__What is needed__. Pick out each line in the records below that contains the word "Witt" and copy those lines in full.

Dataset entries:

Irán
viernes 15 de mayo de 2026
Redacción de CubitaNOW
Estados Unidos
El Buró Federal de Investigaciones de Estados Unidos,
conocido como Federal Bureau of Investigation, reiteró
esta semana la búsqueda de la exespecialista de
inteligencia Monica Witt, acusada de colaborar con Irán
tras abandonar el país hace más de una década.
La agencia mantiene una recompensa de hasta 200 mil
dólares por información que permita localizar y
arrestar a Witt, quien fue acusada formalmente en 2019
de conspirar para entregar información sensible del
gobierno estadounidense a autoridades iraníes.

__Solution to this problem__.
inteligencia Monica Witt, acusada de colaborar con Irán
arrestar a Witt, quien fue acusada formalmente en 2019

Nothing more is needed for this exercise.